(Beginning of AVAILABLE RECORDS)
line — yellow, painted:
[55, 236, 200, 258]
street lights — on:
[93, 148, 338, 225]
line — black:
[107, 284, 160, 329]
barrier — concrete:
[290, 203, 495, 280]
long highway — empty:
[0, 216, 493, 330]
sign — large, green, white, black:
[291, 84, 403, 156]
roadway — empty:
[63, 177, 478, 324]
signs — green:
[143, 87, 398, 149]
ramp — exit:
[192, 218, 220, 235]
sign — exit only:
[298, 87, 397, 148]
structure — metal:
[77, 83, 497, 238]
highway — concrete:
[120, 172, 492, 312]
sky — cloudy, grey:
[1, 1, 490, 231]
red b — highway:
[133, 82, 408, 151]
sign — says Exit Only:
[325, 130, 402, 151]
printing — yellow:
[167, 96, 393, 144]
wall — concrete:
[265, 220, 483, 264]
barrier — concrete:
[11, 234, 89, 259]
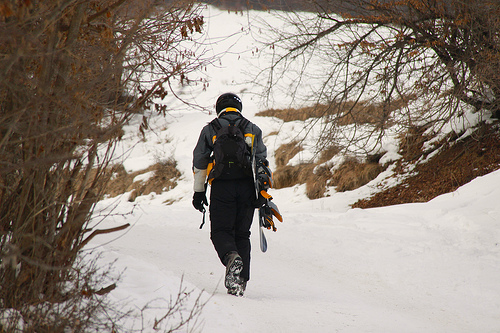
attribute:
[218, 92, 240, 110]
helmet — black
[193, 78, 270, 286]
man — walking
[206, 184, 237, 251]
pants — black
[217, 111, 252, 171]
jacket — grey, gray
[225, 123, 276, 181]
backpack — black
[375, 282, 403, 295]
snow — here, white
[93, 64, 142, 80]
bush — brown, dry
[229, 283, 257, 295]
shoes — black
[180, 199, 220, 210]
gloves — black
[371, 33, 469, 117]
trees — some, brown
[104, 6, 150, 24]
branches — small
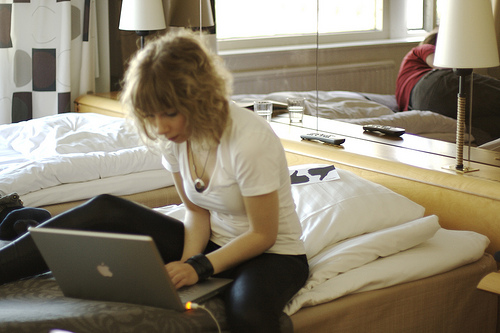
(End of AVAILABLE RECORDS)
EXERCISE DIRECTIONS:
Return all lines of the material above verbatim, leaving the pictures out of your response.

REPLY:
line — yellow, painted:
[55, 236, 200, 258]
street lights — on:
[93, 148, 338, 225]
line — black:
[107, 284, 160, 329]
barrier — concrete:
[290, 203, 495, 280]
long highway — empty:
[0, 216, 493, 330]
sign — large, green, white, black:
[291, 84, 403, 156]
roadway — empty:
[63, 177, 478, 324]
signs — green:
[143, 87, 398, 149]
ramp — exit:
[192, 218, 220, 235]
sign — exit only:
[298, 87, 397, 148]
structure — metal:
[77, 83, 497, 238]
highway — concrete:
[120, 172, 492, 312]
sky — cloudy, grey:
[1, 1, 490, 231]
red b — highway:
[133, 82, 408, 151]
sign — says Exit Only:
[325, 130, 402, 151]
printing — yellow:
[167, 96, 393, 144]
wall — concrete:
[265, 220, 483, 264]
barrier — concrete:
[11, 234, 89, 259]
attribute:
[218, 92, 240, 110]
helmet — black
[193, 78, 270, 286]
man — walking
[206, 184, 237, 251]
pants — black
[217, 111, 252, 171]
jacket — grey, gray
[225, 123, 276, 181]
backpack — black
[375, 282, 403, 295]
snow — here, white
[93, 64, 142, 80]
bush — brown, dry
[229, 283, 257, 295]
shoes — black
[180, 199, 220, 210]
gloves — black
[371, 33, 469, 117]
trees — some, brown
[104, 6, 150, 24]
branches — small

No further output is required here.